PROBLEM DESCRIPTION: Every line of the records that holds the word "readdata" should be copied out.

RECORD EXCERPTS:

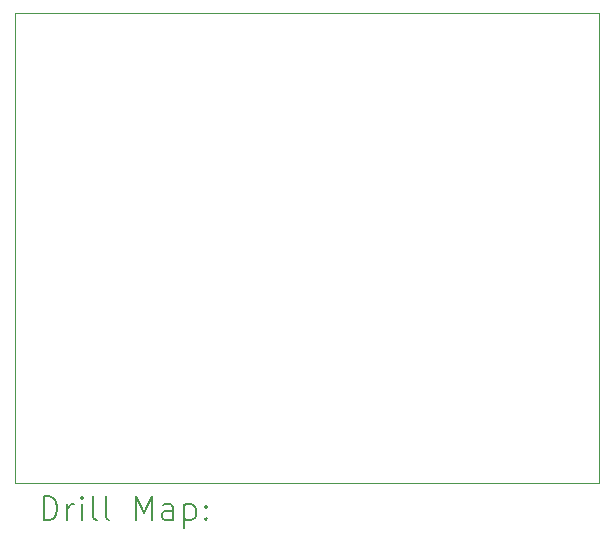
<source format=gbr>
%TF.GenerationSoftware,KiCad,Pcbnew,7.0.2*%
%TF.CreationDate,2023-09-01T19:34:45-07:00*%
%TF.ProjectId,mcu_singleside,6d63755f-7369-46e6-976c-65736964652e,rev?*%
%TF.SameCoordinates,Original*%
%TF.FileFunction,Drillmap*%
%TF.FilePolarity,Positive*%
%FSLAX45Y45*%
G04 Gerber Fmt 4.5, Leading zero omitted, Abs format (unit mm)*
G04 Created by KiCad (PCBNEW 7.0.2) date 2023-09-01 19:34:45*
%MOMM*%
%LPD*%
G01*
G04 APERTURE LIST*
%ADD10C,0.100000*%
%ADD11C,0.200000*%
G04 APERTURE END LIST*
D10*
X10147300Y-5435600D02*
X15087600Y-5435600D01*
X15087600Y-9409400D01*
X10147300Y-9409400D01*
X10147300Y-5435600D01*
D11*
X10389919Y-9726924D02*
X10389919Y-9526924D01*
X10389919Y-9526924D02*
X10437538Y-9526924D01*
X10437538Y-9526924D02*
X10466110Y-9536448D01*
X10466110Y-9536448D02*
X10485157Y-9555495D01*
X10485157Y-9555495D02*
X10494681Y-9574543D01*
X10494681Y-9574543D02*
X10504205Y-9612638D01*
X10504205Y-9612638D02*
X10504205Y-9641210D01*
X10504205Y-9641210D02*
X10494681Y-9679305D01*
X10494681Y-9679305D02*
X10485157Y-9698352D01*
X10485157Y-9698352D02*
X10466110Y-9717400D01*
X10466110Y-9717400D02*
X10437538Y-9726924D01*
X10437538Y-9726924D02*
X10389919Y-9726924D01*
X10589919Y-9726924D02*
X10589919Y-9593590D01*
X10589919Y-9631686D02*
X10599443Y-9612638D01*
X10599443Y-9612638D02*
X10608967Y-9603114D01*
X10608967Y-9603114D02*
X10628014Y-9593590D01*
X10628014Y-9593590D02*
X10647062Y-9593590D01*
X10713729Y-9726924D02*
X10713729Y-9593590D01*
X10713729Y-9526924D02*
X10704205Y-9536448D01*
X10704205Y-9536448D02*
X10713729Y-9545971D01*
X10713729Y-9545971D02*
X10723252Y-9536448D01*
X10723252Y-9536448D02*
X10713729Y-9526924D01*
X10713729Y-9526924D02*
X10713729Y-9545971D01*
X10837538Y-9726924D02*
X10818490Y-9717400D01*
X10818490Y-9717400D02*
X10808967Y-9698352D01*
X10808967Y-9698352D02*
X10808967Y-9526924D01*
X10942300Y-9726924D02*
X10923252Y-9717400D01*
X10923252Y-9717400D02*
X10913729Y-9698352D01*
X10913729Y-9698352D02*
X10913729Y-9526924D01*
X11170871Y-9726924D02*
X11170871Y-9526924D01*
X11170871Y-9526924D02*
X11237538Y-9669781D01*
X11237538Y-9669781D02*
X11304205Y-9526924D01*
X11304205Y-9526924D02*
X11304205Y-9726924D01*
X11485157Y-9726924D02*
X11485157Y-9622162D01*
X11485157Y-9622162D02*
X11475633Y-9603114D01*
X11475633Y-9603114D02*
X11456586Y-9593590D01*
X11456586Y-9593590D02*
X11418490Y-9593590D01*
X11418490Y-9593590D02*
X11399443Y-9603114D01*
X11485157Y-9717400D02*
X11466109Y-9726924D01*
X11466109Y-9726924D02*
X11418490Y-9726924D01*
X11418490Y-9726924D02*
X11399443Y-9717400D01*
X11399443Y-9717400D02*
X11389919Y-9698352D01*
X11389919Y-9698352D02*
X11389919Y-9679305D01*
X11389919Y-9679305D02*
X11399443Y-9660257D01*
X11399443Y-9660257D02*
X11418490Y-9650733D01*
X11418490Y-9650733D02*
X11466109Y-9650733D01*
X11466109Y-9650733D02*
X11485157Y-9641210D01*
X11580395Y-9593590D02*
X11580395Y-9793590D01*
X11580395Y-9603114D02*
X11599443Y-9593590D01*
X11599443Y-9593590D02*
X11637538Y-9593590D01*
X11637538Y-9593590D02*
X11656586Y-9603114D01*
X11656586Y-9603114D02*
X11666109Y-9612638D01*
X11666109Y-9612638D02*
X11675633Y-9631686D01*
X11675633Y-9631686D02*
X11675633Y-9688829D01*
X11675633Y-9688829D02*
X11666109Y-9707876D01*
X11666109Y-9707876D02*
X11656586Y-9717400D01*
X11656586Y-9717400D02*
X11637538Y-9726924D01*
X11637538Y-9726924D02*
X11599443Y-9726924D01*
X11599443Y-9726924D02*
X11580395Y-9717400D01*
X11761348Y-9707876D02*
X11770871Y-9717400D01*
X11770871Y-9717400D02*
X11761348Y-9726924D01*
X11761348Y-9726924D02*
X11751824Y-9717400D01*
X11751824Y-9717400D02*
X11761348Y-9707876D01*
X11761348Y-9707876D02*
X11761348Y-9726924D01*
X11761348Y-9603114D02*
X11770871Y-9612638D01*
X11770871Y-9612638D02*
X11761348Y-9622162D01*
X11761348Y-9622162D02*
X11751824Y-9612638D01*
X11751824Y-9612638D02*
X11761348Y-9603114D01*
X11761348Y-9603114D02*
X11761348Y-9622162D01*
M02*

</source>
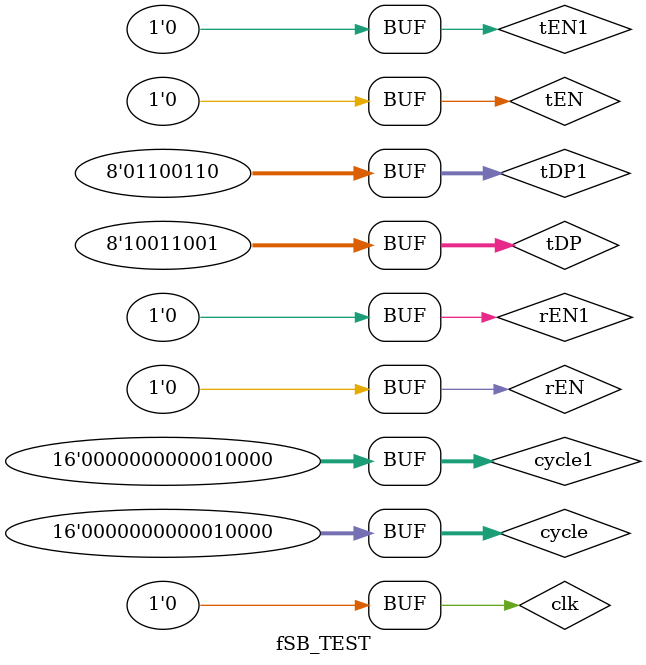
<source format=v>
`timescale 1ns / 1ps


module fSB_TEST;

	// Inputs
	reg clk;
	reg [7:0] tDP;
	reg tEN;
	reg rEN;
	reg [15:0] cycle;

	// Outputs
	wire [7:0] rDP;

	// Bidirs
	wire RxTx;

	// Instantiate the Unit Under Test (UUT)
	fastSerialBus uut_0 (
		.clk(clk), 
		.RxTx(RxTx), 
		.tDP(tDP), 
		.tEN(tEN), 
		.rDP(rDP), 
		.rEN(rEN), 
		.cycle(cycle)
	);
	
	// Inputs
	reg [7:0] tDP1;
	reg tEN1;
	reg rEN1;
	reg [15:0] cycle1;

	// Outputs
	wire [7:0] rDP1;

	// Instantiate the Unit Under Test (UUT)
	fastSerialBus uut_1 (
		.clk(clk), 
		.RxTx(RxTx), 
		.tDP(tDP1), 
		.tEN(tEN1), 
		.rDP(rDP1), 
		.rEN(rEN1), 
		.cycle(cycle1)
	);

	initial begin
		// Initialize Inputs
		clk = 0;
		tDP = 0;
		tEN = 0;
		rEN = 0;
		cycle = 16;
		tDP1 = 0;
		tEN1 = 0;
		rEN1 = 0;
		cycle1 = 16;


		// Wait 100 ns for global reset to finish
		#100;
        
		// Add stimulus here
		
		tDP <= 8'b10011001;
		rEN1 <= 1;
		#2;
		tEN <= 1;
		#2;
		tEN <= 0;
		rEN1 <= 0;
		#2;
		
		#700;
		
		tDP1 <= 8'b01100110;
		rEN <= 1;
		#2;
		#2;
		rEN <= 0;
		#4;
		tEN1 <= 1;
		#2;
		tEN1 <= 0;
		

	end
      
	always begin
		#1;
		clk <= 1;
		#1;
		clk <= 0;
	end
endmodule


</source>
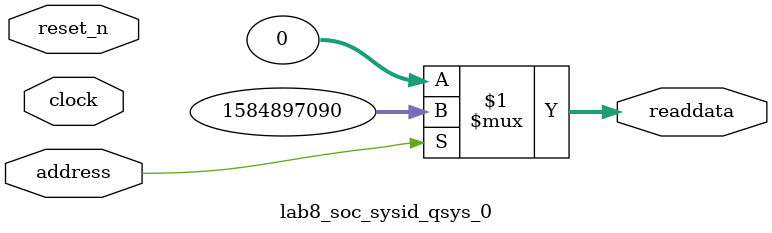
<source format=v>



// synthesis translate_off
`timescale 1ns / 1ps
// synthesis translate_on

// turn off superfluous verilog processor warnings 
// altera message_level Level1 
// altera message_off 10034 10035 10036 10037 10230 10240 10030 

module lab8_soc_sysid_qsys_0 (
               // inputs:
                address,
                clock,
                reset_n,

               // outputs:
                readdata
             )
;

  output  [ 31: 0] readdata;
  input            address;
  input            clock;
  input            reset_n;

  wire    [ 31: 0] readdata;
  //control_slave, which is an e_avalon_slave
  assign readdata = address ? 1584897090 : 0;

endmodule



</source>
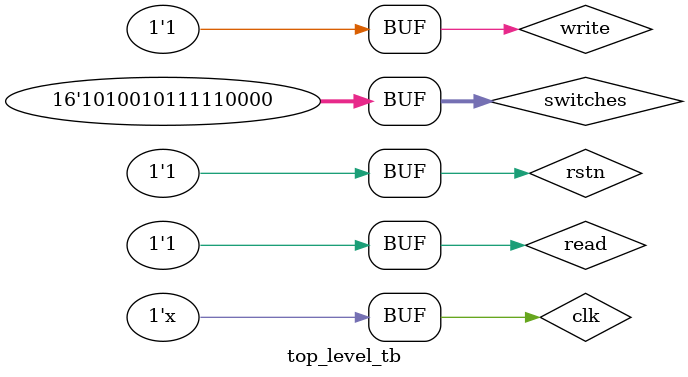
<source format=sv>
module top_level (rstn, read, write, clk, ce, io, sclk, HEX0, HEX1, HEX2, HEX3, switches);
	
	input rstn, read, write, clk;
	input [15:0] switches;
	output logic ce, sclk;
	output logic [6:0] HEX0, HEX1, HEX2, HEX3;
	
	inout io;
	
	logic write_trig, read_trig, clock, sclk_2, sclk_3, ce_2, ce_3;
	logic [3:0] data_sec_0, data_sec_1, data_min_0, data_min_1;
	logic [3:0] digit_second_0, digit_second_1, digit_minute_0, digit_minute_1;
	wire io_2, io_3;
	logic [7:0] SAVE;
	logic [1:0] cnt_4;
	logic [3:0] cnt_8;

	clockdiv instant1 (.iclk(clk), .oclk(clock));
	initial_time instant2 (.switches(switches), .digit_second_0(data_sec_0), .digit_second_1(data_sec_1), .digit_minute_0(data_min_0), .digit_minute_1(data_min_1));
	controller instant3 (.rstn(rstn), .clk(clock), .read(read), .write(write), .write_trig(write_trig), .read_trig(read_trig));
	asm_write instant4 (.clk(clock), .rstn(rstn), .write(write_trig), .ce(ce_2), .io(io_2), .sclk(sclk_2), .data_sec_0(data_sec_0), .data_sec_1(data_sec_1), .data_min_0(data_min_0), .data_min_1(data_min_1));
	asm_read instant5 (.clk(clock), .rst_n(rstn), .key(read_trig), .CE(ce_3), .IO(io_3), .SCK(sclk_3), .HEX0(HEX0), .HEX1(HEX1), .HEX2(HEX2), .HEX3(HEX3), .SAVE(SAVE), .cnt_4(cnt_4), .cnt_8(cnt_8));
			
	assign sclk = write_trig ? sclk_3 : sclk_2;
	assign ce = write_trig ? ce_3 : ce_2;
	assign io = write_trig ? io_3 : io_2;
	
endmodule

// ---- ---- ---- ---- //

`timescale 1ns/ 1ps

module top_level_tb;

	logic rstn, read, write, clk;
	logic [15:0] switches;
	wire ce, sclk;
	wire io;
	logic [6:0] HEX0, HEX1, HEX2, HEX3;

	top_level top_level_inst(.rstn(rstn), .read(read), .write(write), .clk(clk), .ce(ce), .io(io), .sclk(sclk), .HEX0(HEX0), .HEX1(HEX1), .HEX2(HEX2), .HEX3(HEX3), .switches(switches));

	always #10 clk = ~clk;
		
	initial begin 
		clk = 1'b1; rstn = 1'b0; write = 1'b1; read = 1'b1; switches = 16'b1010010111110000;
		#10;
		rstn =1'b1;
		#10;
		write = 1'b1;
		#1000;
		write = 1'b0;
		#1000;
		write = 1'b1;
		#200000;
		read = 1'b1;
		#1000;
		read = 1'b0;
		#1000;
		read = 1'b1;
	end

endmodule

</source>
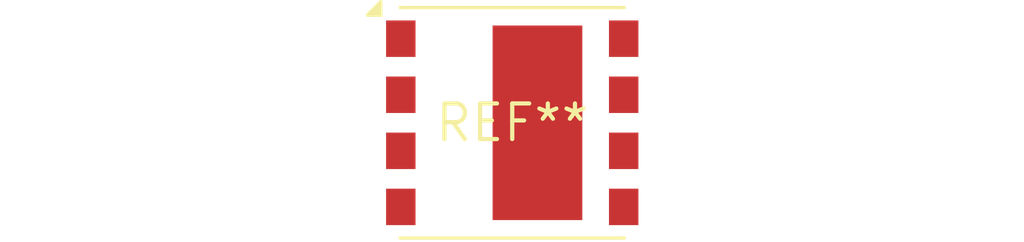
<source format=kicad_pcb>
(kicad_pcb (version 20240108) (generator pcbnew)

  (general
    (thickness 1.6)
  )

  (paper "A4")
  (layers
    (0 "F.Cu" signal)
    (31 "B.Cu" signal)
    (32 "B.Adhes" user "B.Adhesive")
    (33 "F.Adhes" user "F.Adhesive")
    (34 "B.Paste" user)
    (35 "F.Paste" user)
    (36 "B.SilkS" user "B.Silkscreen")
    (37 "F.SilkS" user "F.Silkscreen")
    (38 "B.Mask" user)
    (39 "F.Mask" user)
    (40 "Dwgs.User" user "User.Drawings")
    (41 "Cmts.User" user "User.Comments")
    (42 "Eco1.User" user "User.Eco1")
    (43 "Eco2.User" user "User.Eco2")
    (44 "Edge.Cuts" user)
    (45 "Margin" user)
    (46 "B.CrtYd" user "B.Courtyard")
    (47 "F.CrtYd" user "F.Courtyard")
    (48 "B.Fab" user)
    (49 "F.Fab" user)
    (50 "User.1" user)
    (51 "User.2" user)
    (52 "User.3" user)
    (53 "User.4" user)
    (54 "User.5" user)
    (55 "User.6" user)
    (56 "User.7" user)
    (57 "User.8" user)
    (58 "User.9" user)
  )

  (setup
    (pad_to_mask_clearance 0)
    (pcbplotparams
      (layerselection 0x00010fc_ffffffff)
      (plot_on_all_layers_selection 0x0000000_00000000)
      (disableapertmacros false)
      (usegerberextensions false)
      (usegerberattributes false)
      (usegerberadvancedattributes false)
      (creategerberjobfile false)
      (dashed_line_dash_ratio 12.000000)
      (dashed_line_gap_ratio 3.000000)
      (svgprecision 4)
      (plotframeref false)
      (viasonmask false)
      (mode 1)
      (useauxorigin false)
      (hpglpennumber 1)
      (hpglpenspeed 20)
      (hpglpendiameter 15.000000)
      (dxfpolygonmode false)
      (dxfimperialunits false)
      (dxfusepcbnewfont false)
      (psnegative false)
      (psa4output false)
      (plotreference false)
      (plotvalue false)
      (plotinvisibletext false)
      (sketchpadsonfab false)
      (subtractmaskfromsilk false)
      (outputformat 1)
      (mirror false)
      (drillshape 1)
      (scaleselection 1)
      (outputdirectory "")
    )
  )

  (net 0 "")

  (footprint "Panasonic_HSON-8_8x8mm_P2.00mm" (layer "F.Cu") (at 0 0))

)

</source>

RESPONSE BOX:
                readdata
  output  [ 31: 0] readdata;
  wire    [ 31: 0] readdata;
  assign readdata = address ? 1584897090 : 0;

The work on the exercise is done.